◆ **Description of the task**
Show every line of the data that contains the string "down".

◆ **Information provided**
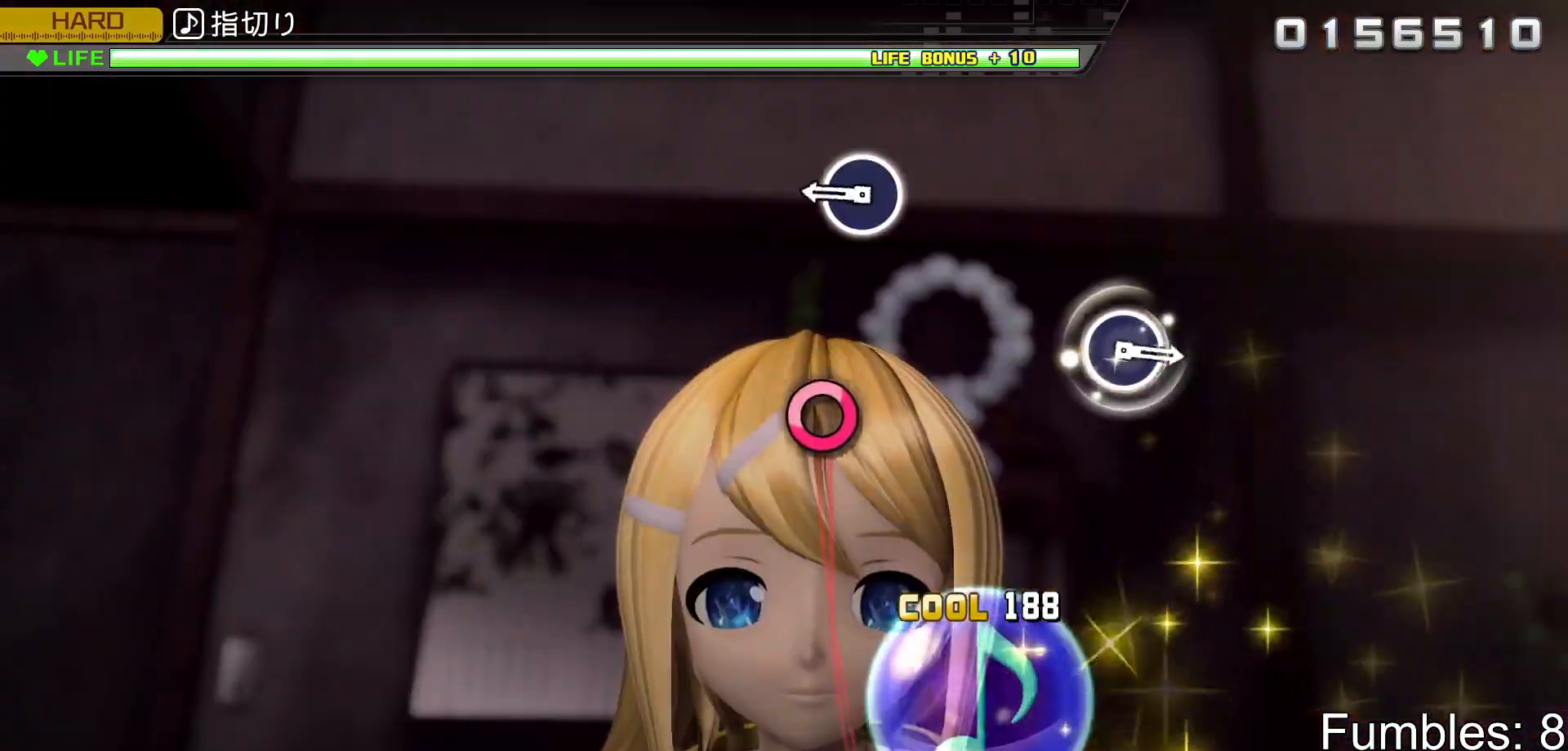
{"buttons": ["L2"], "left_stick": "center", "right_stick": "center", "events": [[283, "CIRCLE", "down"], [483, "CIRCLE", "up"]]}
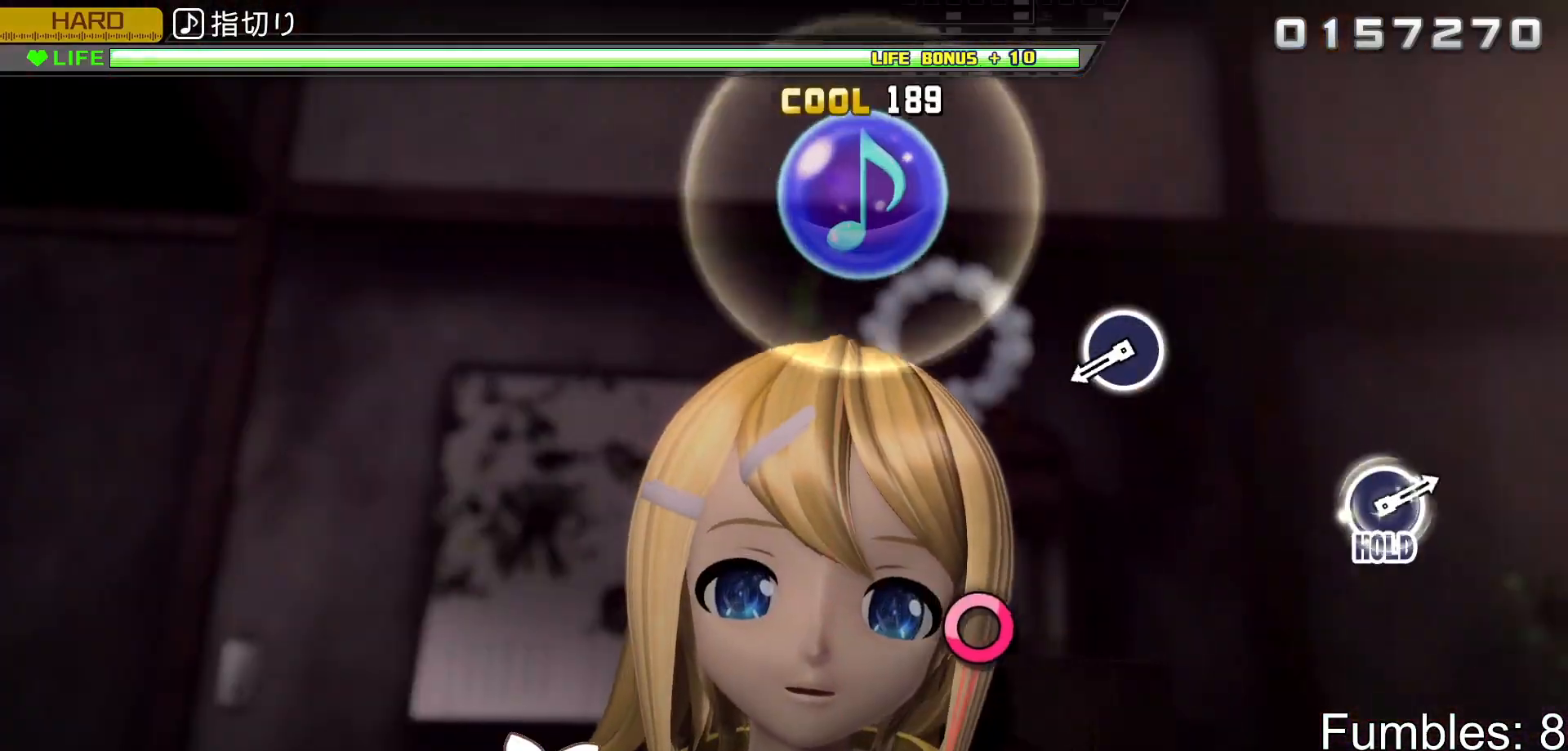
{"buttons": ["CIRCLE", "L2"], "left_stick": "center", "right_stick": "center", "events": [[433, "CIRCLE", "down"]]}
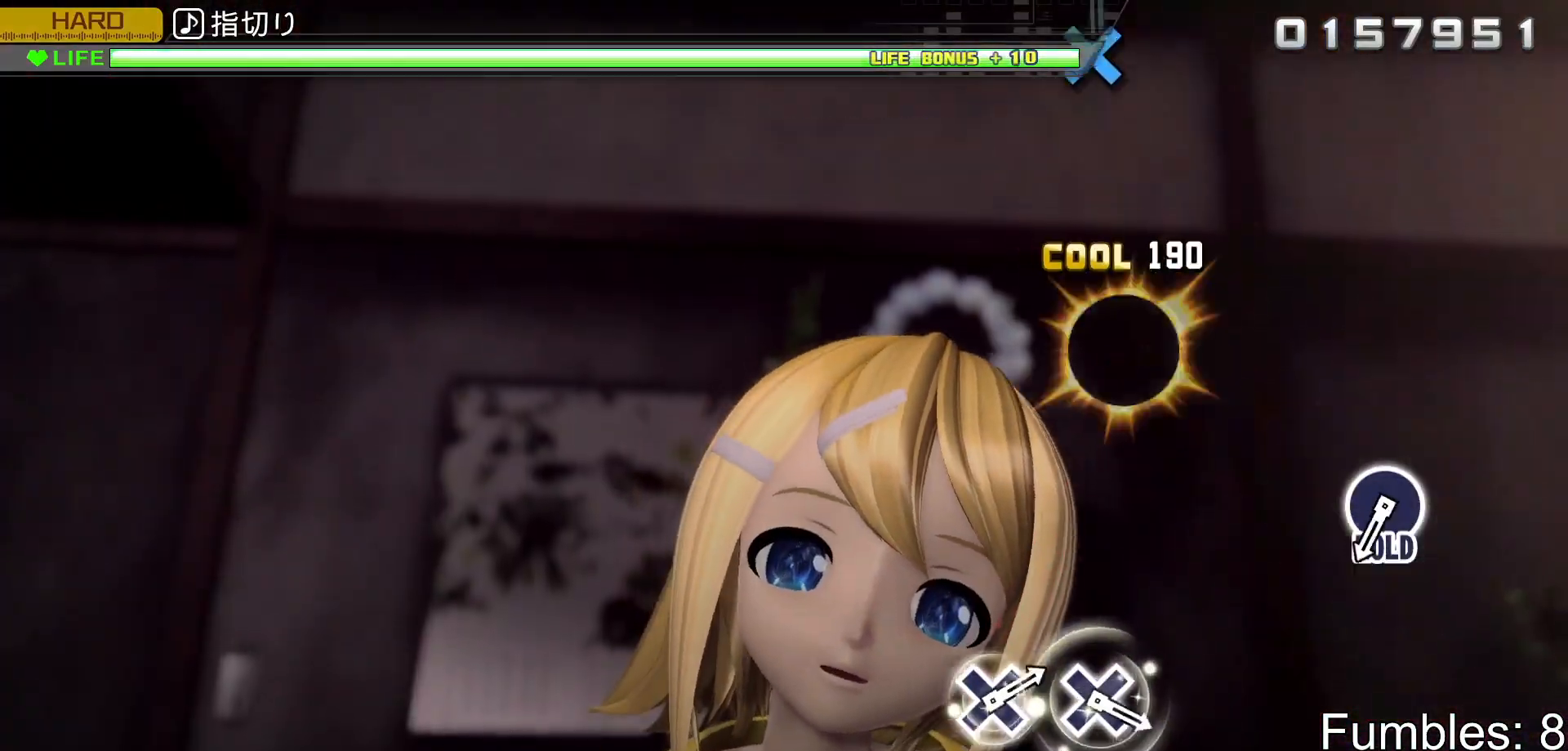
{"buttons": ["L2"], "left_stick": "center", "right_stick": "center", "events": [[167, "CIRCLE", "up"]]}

◆ **Expected answer**
{"buttons": ["L2"], "left_stick": "center", "right_stick": "center", "events": [[283, "CIRCLE", "down"], [483, "CIRCLE", "up"]]}
{"buttons": ["CIRCLE", "L2"], "left_stick": "center", "right_stick": "center", "events": [[433, "CIRCLE", "down"]]}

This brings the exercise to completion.